Real-World Example: Moving from CE to ISO 27001

Company: SaaS fintech startup, 50 employees, handling customer financial data

Starting point:

• Cyber Essentials certified
• Basic security controls (firewall, EDR, MFA)
• No formal security policies or risk management

Timeline:

Months 1-3: Gap analysis and planning

• Conducted ISO 27001 gap assessment (40 hours)
• Identified 25 controls requiring remediation
• Prioritised: data protection (high priority), incident management, access control

Months 4-8: Foundation and quick wins

• Drafted information security policies (80 hours)
• Implemented ISMS and defined roles (60 hours)
• First risk assessment (100 hours)
• Implemented cryptography and data protection policy (40 hours)
• Implemented incident management procedures (30 hours)

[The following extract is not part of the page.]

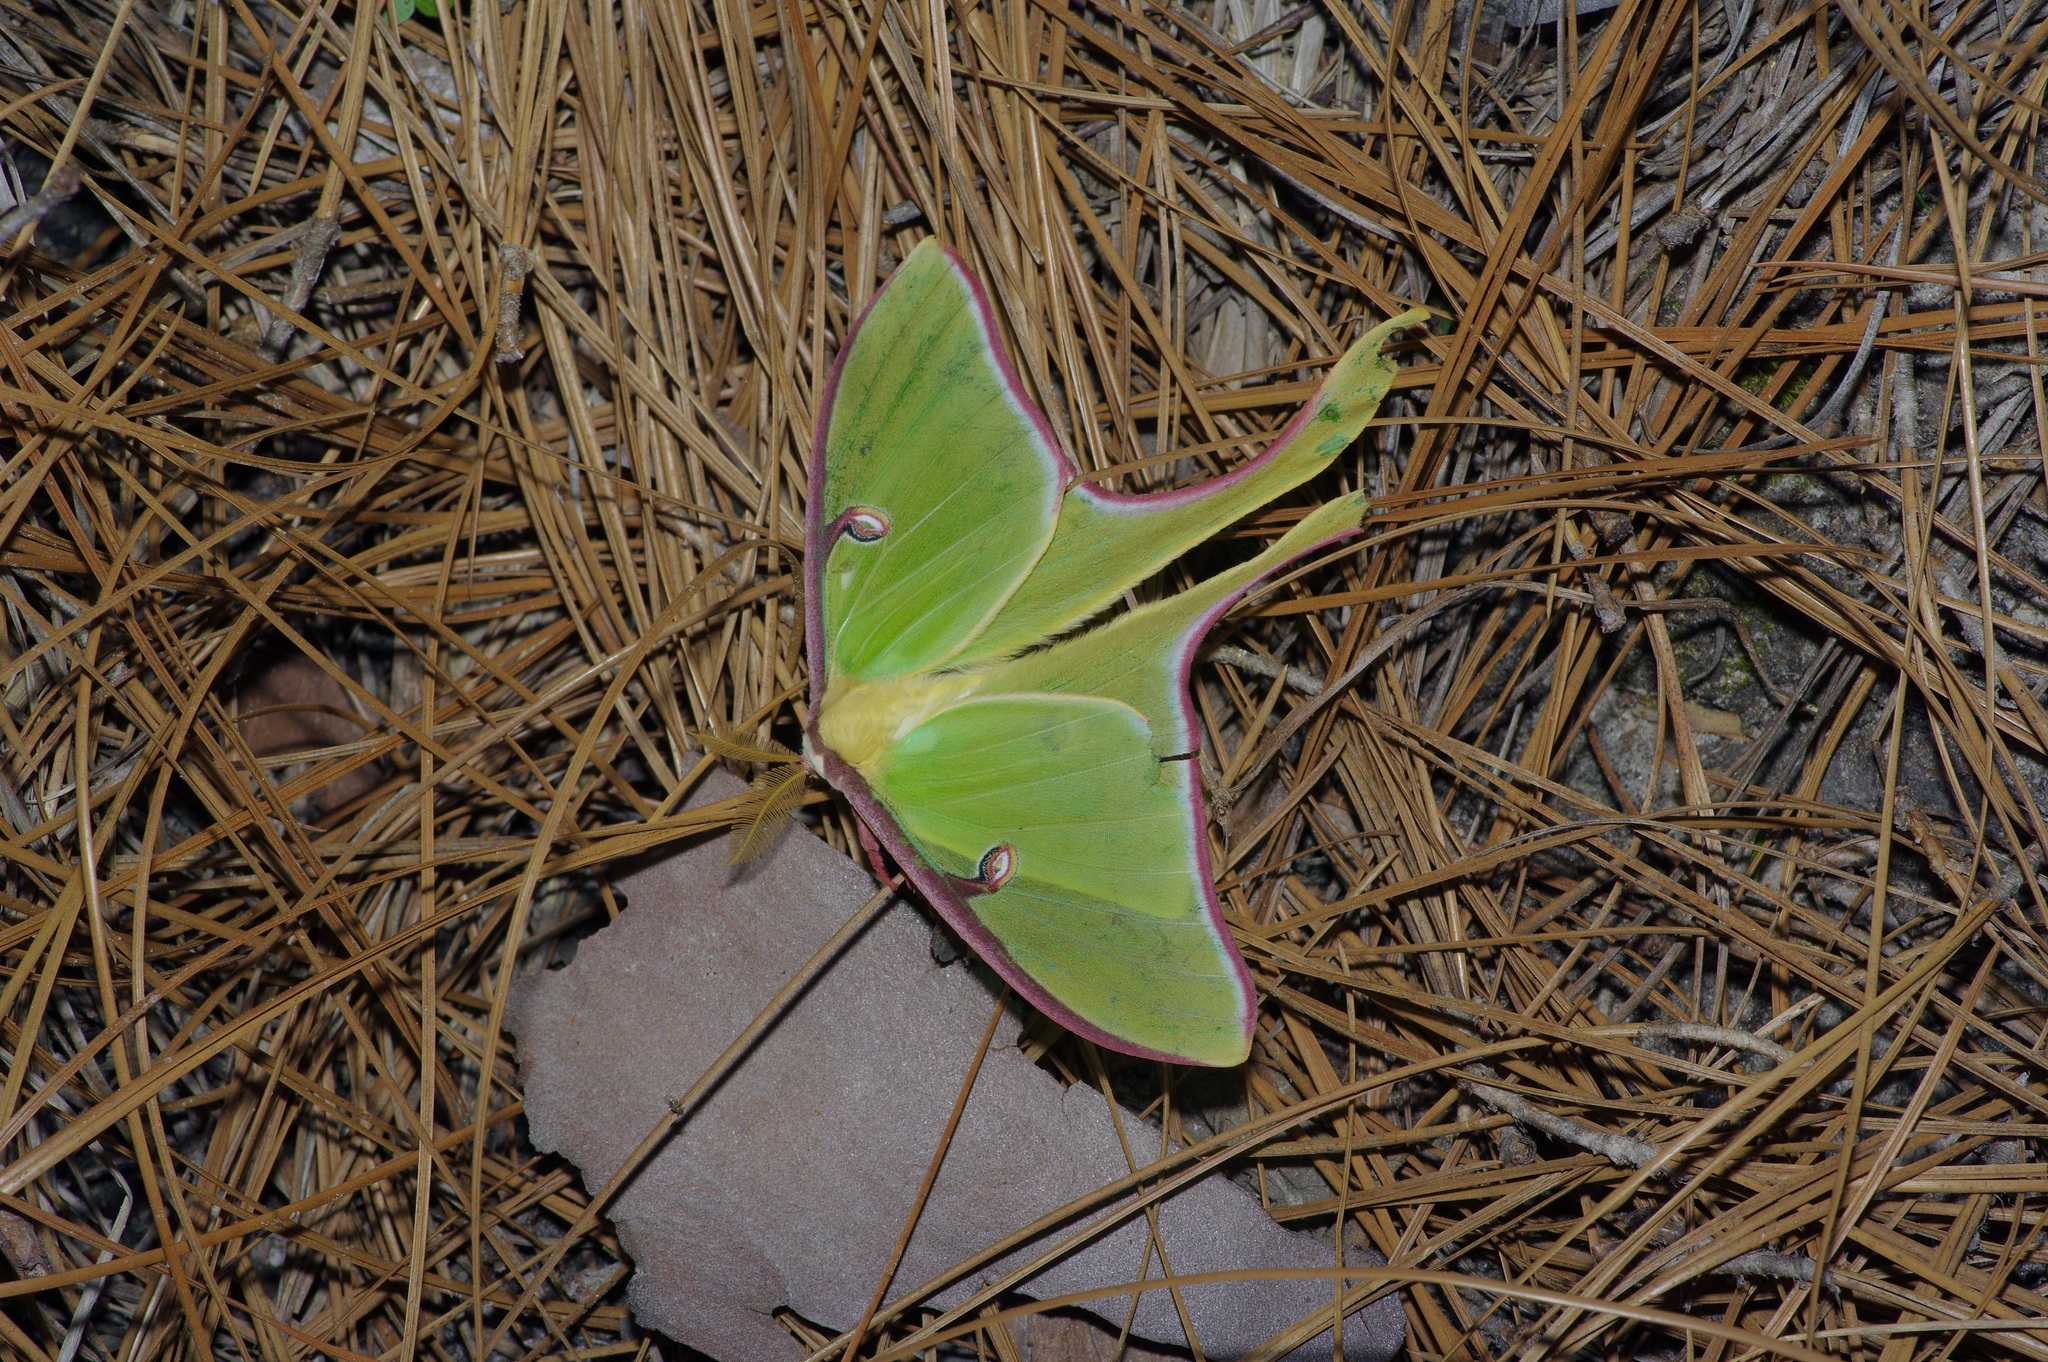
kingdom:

Months 8-12: Comprehensive control implementation

• Asset management and classification (60 hours)
• Access control enhancements (40 hours)
• Business continuity plan (50 hours)
• Third-party security assessment (30 hours)
• Training and awareness (20 hours)

Months 12-14: Audit and certification

• Stage 1 audit (15 hours internal prep)
• Stage 2 audit (20 hours internal prep)
• Remediation of non-conformities (10 hours)
• Certification awarded

Total effort: ~600 hours over 14 months

Equivalent internal staff: 0.4 FTE + external consulting (100 hours)

Cost: ~£80,000 (auditor + external consulting + tools)

Outcome: ISO 27001 certified; enabled sales to enterprise customers who required it

How Fig Supports ISO 27001

Fig Group's platform reduces the work in ISO 27001 compliance through:

• Gap assessment: Automated comparison of your controls to ISO 27001 requirements
• Evidence collection: Continuous gathering of control evidence across your IT systems
• Risk management: Systematic risk identification, assessment, and documentation
• Control monitoring: Ongoing verification that controls remain effective
• Audit readiness: Pre-audit scans and evidence compilation for your auditor
• Multi-framework support: Evidence collected for ISO 27001 simultaneously supports NIS2, Cyber Essentials, and other frameworks

With Fig, you move from compliance as an annual event (audit) to compliance as an ongoing practice (continuous monitoring).

The Bottom Line

The progression from Cyber Essentials to ISO 27001 is not mandatory, but increasingly common for organisations handling sensitive data, serving enterprise customers, or operating in regulated industries.

The journey typically takes 12-18 months and costs £45,000-£200,000, but results in:

• Internationally recognised certification
• Documented, comprehensive security programme
• Enterprise-ready compliance posture
• Potential for premium pricing to compliance-sensitive customers

Start when customer demand or regulatory pressure justifies the investment. Build the foundation systematically. Engage expert auditors. Maintain rigour in ongoing compliance.

The organisations that will dominate 2026 and beyond are those that embed compliance not as a passing audit, but as a core operational practice. This guide provides the roadmap to get there.